------ Provided records

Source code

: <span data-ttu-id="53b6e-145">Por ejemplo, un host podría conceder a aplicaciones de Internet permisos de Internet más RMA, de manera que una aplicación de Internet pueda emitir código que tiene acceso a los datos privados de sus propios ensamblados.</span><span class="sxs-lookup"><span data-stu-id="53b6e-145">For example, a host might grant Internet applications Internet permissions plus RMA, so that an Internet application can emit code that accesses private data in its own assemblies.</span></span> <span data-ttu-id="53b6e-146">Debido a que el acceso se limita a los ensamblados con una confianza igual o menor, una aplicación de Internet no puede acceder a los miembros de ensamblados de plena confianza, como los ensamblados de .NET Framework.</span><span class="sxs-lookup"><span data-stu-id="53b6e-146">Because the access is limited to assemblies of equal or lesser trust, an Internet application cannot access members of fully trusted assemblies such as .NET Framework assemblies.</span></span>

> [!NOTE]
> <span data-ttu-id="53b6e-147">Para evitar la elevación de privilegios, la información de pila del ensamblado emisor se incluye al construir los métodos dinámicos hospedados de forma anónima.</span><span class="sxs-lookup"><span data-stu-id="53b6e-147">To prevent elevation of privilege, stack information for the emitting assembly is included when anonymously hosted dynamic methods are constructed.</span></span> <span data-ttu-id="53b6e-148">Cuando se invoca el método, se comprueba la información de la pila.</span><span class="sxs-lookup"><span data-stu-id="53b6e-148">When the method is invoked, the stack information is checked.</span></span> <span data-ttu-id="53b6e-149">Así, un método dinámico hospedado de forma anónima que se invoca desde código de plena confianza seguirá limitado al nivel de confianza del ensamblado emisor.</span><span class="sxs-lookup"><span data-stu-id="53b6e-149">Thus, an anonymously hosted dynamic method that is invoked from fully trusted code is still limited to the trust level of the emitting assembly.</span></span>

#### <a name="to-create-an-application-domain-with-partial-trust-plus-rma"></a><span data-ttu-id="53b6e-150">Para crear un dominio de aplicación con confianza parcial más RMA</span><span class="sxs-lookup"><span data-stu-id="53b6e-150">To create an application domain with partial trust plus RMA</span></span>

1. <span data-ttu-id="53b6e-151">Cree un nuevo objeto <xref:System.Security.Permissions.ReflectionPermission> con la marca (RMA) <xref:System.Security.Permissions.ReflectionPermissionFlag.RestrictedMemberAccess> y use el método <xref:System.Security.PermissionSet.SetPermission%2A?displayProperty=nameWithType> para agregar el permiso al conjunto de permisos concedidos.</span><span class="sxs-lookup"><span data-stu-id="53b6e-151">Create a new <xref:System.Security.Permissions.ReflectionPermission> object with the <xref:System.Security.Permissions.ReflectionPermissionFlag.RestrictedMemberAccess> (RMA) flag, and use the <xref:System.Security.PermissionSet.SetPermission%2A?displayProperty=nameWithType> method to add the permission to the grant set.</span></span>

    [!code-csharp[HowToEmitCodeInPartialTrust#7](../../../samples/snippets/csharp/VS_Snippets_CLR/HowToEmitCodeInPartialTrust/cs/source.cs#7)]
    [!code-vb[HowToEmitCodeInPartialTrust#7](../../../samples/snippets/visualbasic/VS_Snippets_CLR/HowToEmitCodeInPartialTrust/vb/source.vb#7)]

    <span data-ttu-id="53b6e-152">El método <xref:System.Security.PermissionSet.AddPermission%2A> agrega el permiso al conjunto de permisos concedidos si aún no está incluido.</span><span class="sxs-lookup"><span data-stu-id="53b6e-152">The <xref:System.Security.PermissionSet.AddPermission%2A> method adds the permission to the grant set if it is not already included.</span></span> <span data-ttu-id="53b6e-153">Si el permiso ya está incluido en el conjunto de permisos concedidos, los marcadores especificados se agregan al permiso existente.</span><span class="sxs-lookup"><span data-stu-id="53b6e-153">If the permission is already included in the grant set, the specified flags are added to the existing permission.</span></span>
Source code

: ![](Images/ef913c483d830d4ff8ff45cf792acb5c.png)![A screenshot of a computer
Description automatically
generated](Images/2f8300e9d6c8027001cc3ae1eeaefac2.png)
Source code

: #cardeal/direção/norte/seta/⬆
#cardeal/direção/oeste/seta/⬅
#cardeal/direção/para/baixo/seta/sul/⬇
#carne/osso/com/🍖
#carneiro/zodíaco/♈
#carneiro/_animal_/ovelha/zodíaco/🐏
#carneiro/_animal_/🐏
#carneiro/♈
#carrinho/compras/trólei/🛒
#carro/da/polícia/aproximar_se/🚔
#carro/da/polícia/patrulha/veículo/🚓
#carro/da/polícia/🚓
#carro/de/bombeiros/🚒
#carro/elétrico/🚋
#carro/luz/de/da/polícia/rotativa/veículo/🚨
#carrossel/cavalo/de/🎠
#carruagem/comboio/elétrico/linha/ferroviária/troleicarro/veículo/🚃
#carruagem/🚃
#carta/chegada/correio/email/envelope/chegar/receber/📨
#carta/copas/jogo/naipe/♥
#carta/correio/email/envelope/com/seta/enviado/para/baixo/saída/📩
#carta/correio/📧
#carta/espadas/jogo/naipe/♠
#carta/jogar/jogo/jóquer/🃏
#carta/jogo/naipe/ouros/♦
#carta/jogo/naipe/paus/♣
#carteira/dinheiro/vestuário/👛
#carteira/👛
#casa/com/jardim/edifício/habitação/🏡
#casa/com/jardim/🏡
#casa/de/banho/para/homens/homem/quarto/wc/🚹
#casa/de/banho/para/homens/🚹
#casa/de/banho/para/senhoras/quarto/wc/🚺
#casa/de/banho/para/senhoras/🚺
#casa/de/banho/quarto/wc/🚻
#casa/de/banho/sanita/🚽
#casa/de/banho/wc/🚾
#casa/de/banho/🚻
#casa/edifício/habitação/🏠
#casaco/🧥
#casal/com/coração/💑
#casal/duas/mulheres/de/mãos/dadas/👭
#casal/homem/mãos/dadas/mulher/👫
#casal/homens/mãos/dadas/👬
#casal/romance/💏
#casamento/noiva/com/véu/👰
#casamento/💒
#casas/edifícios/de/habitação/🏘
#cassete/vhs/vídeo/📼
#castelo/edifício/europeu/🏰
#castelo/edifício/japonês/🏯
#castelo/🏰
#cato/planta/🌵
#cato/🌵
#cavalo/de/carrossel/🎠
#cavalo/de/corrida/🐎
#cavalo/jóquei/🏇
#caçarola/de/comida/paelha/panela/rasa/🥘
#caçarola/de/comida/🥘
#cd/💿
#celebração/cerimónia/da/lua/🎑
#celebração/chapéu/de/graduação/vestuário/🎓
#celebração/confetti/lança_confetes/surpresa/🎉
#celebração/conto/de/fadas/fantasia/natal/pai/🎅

------------

Go through the records and set each one down again, unchanged.

- _Reply_
Source code

: <span data-ttu-id="53b6e-145">Por ejemplo, un host podría conceder a aplicaciones de Internet permisos de Internet más RMA, de manera que una aplicación de Internet pueda emitir código que tiene acceso a los datos privados de sus propios ensamblados.</span><span class="sxs-lookup"><span data-stu-id="53b6e-145">For example, a host might grant Internet applications Internet permissions plus RMA, so that an Internet application can emit code that accesses private data in its own assemblies.</span></span> <span data-ttu-id="53b6e-146">Debido a que el acceso se limita a los ensamblados con una confianza igual o menor, una aplicación de Internet no puede acceder a los miembros de ensamblados de plena confianza, como los ensamblados de .NET Framework.</span><span class="sxs-lookup"><span data-stu-id="53b6e-146">Because the access is limited to assemblies of equal or lesser trust, an Internet application cannot access members of fully trusted assemblies such as .NET Framework assemblies.</span></span>

> [!NOTE]
> <span data-ttu-id="53b6e-147">Para evitar la elevación de privilegios, la información de pila del ensamblado emisor se incluye al construir los métodos dinámicos hospedados de forma anónima.</span><span class="sxs-lookup"><span data-stu-id="53b6e-147">To prevent elevation of privilege, stack information for the emitting assembly is included when anonymously hosted dynamic methods are constructed.</span></span> <span data-ttu-id="53b6e-148">Cuando se invoca el método, se comprueba la información de la pila.</span><span class="sxs-lookup"><span data-stu-id="53b6e-148">When the method is invoked, the stack information is checked.</span></span> <span data-ttu-id="53b6e-149">Así, un método dinámico hospedado de forma anónima que se invoca desde código de plena confianza seguirá limitado al nivel de confianza del ensamblado emisor.</span><span class="sxs-lookup"><span data-stu-id="53b6e-149">Thus, an anonymously hosted dynamic method that is invoked from fully trusted code is still limited to the trust level of the emitting assembly.</span></span>

#### <a name="to-create-an-application-domain-with-partial-trust-plus-rma"></a><span data-ttu-id="53b6e-150">Para crear un dominio de aplicación con confianza parcial más RMA</span><span class="sxs-lookup"><span data-stu-id="53b6e-150">To create an application domain with partial trust plus RMA</span></span>

1. <span data-ttu-id="53b6e-151">Cree un nuevo objeto <xref:System.Security.Permissions.ReflectionPermission> con la marca (RMA) <xref:System.Security.Permissions.ReflectionPermissionFlag.RestrictedMemberAccess> y use el método <xref:System.Security.PermissionSet.SetPermission%2A?displayProperty=nameWithType> para agregar el permiso al conjunto de permisos concedidos.</span><span class="sxs-lookup"><span data-stu-id="53b6e-151">Create a new <xref:System.Security.Permissions.ReflectionPermission> object with the <xref:System.Security.Permissions.ReflectionPermissionFlag.RestrictedMemberAccess> (RMA) flag, and use the <xref:System.Security.PermissionSet.SetPermission%2A?displayProperty=nameWithType> method to add the permission to the grant set.</span></span>

    [!code-csharp[HowToEmitCodeInPartialTrust#7](../../../samples/snippets/csharp/VS_Snippets_CLR/HowToEmitCodeInPartialTrust/cs/source.cs#7)]
    [!code-vb[HowToEmitCodeInPartialTrust#7](../../../samples/snippets/visualbasic/VS_Snippets_CLR/HowToEmitCodeInPartialTrust/vb/source.vb#7)]

    <span data-ttu-id="53b6e-152">El método <xref:System.Security.PermissionSet.AddPermission%2A> agrega el permiso al conjunto de permisos concedidos si aún no está incluido.</span><span class="sxs-lookup"><span data-stu-id="53b6e-152">The <xref:System.Security.PermissionSet.AddPermission%2A> method adds the permission to the grant set if it is not already included.</span></span> <span data-ttu-id="53b6e-153">Si el permiso ya está incluido en el conjunto de permisos concedidos, los marcadores especificados se agregan al permiso existente.</span><span class="sxs-lookup"><span data-stu-id="53b6e-153">If the permission is already included in the grant set, the specified flags are added to the existing permission.</span></span>
Source code

: ![](Images/ef913c483d830d4ff8ff45cf792acb5c.png)![A screenshot of a computer
Description automatically
generated](Images/2f8300e9d6c8027001cc3ae1eeaefac2.png)
Source code

: #cardeal/direção/norte/seta/⬆
#cardeal/direção/oeste/seta/⬅
#cardeal/direção/para/baixo/seta/sul/⬇
#carne/osso/com/🍖
#carneiro/zodíaco/♈
#carneiro/_animal_/ovelha/zodíaco/🐏
#carneiro/_animal_/🐏
#carneiro/♈
#carrinho/compras/trólei/🛒
#carro/da/polícia/aproximar_se/🚔
#carro/da/polícia/patrulha/veículo/🚓
#carro/da/polícia/🚓
#carro/de/bombeiros/🚒
#carro/elétrico/🚋
#carro/luz/de/da/polícia/rotativa/veículo/🚨
#carrossel/cavalo/de/🎠
#carruagem/comboio/elétrico/linha/ferroviária/troleicarro/veículo/🚃
#carruagem/🚃
#carta/chegada/correio/email/envelope/chegar/receber/📨
#carta/copas/jogo/naipe/♥
#carta/correio/email/envelope/com/seta/enviado/para/baixo/saída/📩
#carta/correio/📧
#carta/espadas/jogo/naipe/♠
#carta/jogar/jogo/jóquer/🃏
#carta/jogo/naipe/ouros/♦
#carta/jogo/naipe/paus/♣
#carteira/dinheiro/vestuário/👛
#carteira/👛
#casa/com/jardim/edifício/habitação/🏡
#casa/com/jardim/🏡
#casa/de/banho/para/homens/homem/quarto/wc/🚹
#casa/de/banho/para/homens/🚹
#casa/de/banho/para/senhoras/quarto/wc/🚺
#casa/de/banho/para/senhoras/🚺
#casa/de/banho/quarto/wc/🚻
#casa/de/banho/sanita/🚽
#casa/de/banho/wc/🚾
#casa/de/banho/🚻
#casa/edifício/habitação/🏠
#casaco/🧥
#casal/com/coração/💑
#casal/duas/mulheres/de/mãos/dadas/👭
#casal/homem/mãos/dadas/mulher/👫
#casal/homens/mãos/dadas/👬
#casal/romance/💏
#casamento/noiva/com/véu/👰
#casamento/💒
#casas/edifícios/de/habitação/🏘
#cassete/vhs/vídeo/📼
#castelo/edifício/europeu/🏰
#castelo/edifício/japonês/🏯
#castelo/🏰
#cato/planta/🌵
#cato/🌵
#cavalo/de/carrossel/🎠
#cavalo/de/corrida/🐎
#cavalo/jóquei/🏇
#caçarola/de/comida/paelha/panela/rasa/🥘
#caçarola/de/comida/🥘
#cd/💿
#celebração/cerimónia/da/lua/🎑
#celebração/chapéu/de/graduação/vestuário/🎓
#celebração/confetti/lança_confetes/surpresa/🎉
#celebração/conto/de/fadas/fantasia/natal/pai/🎅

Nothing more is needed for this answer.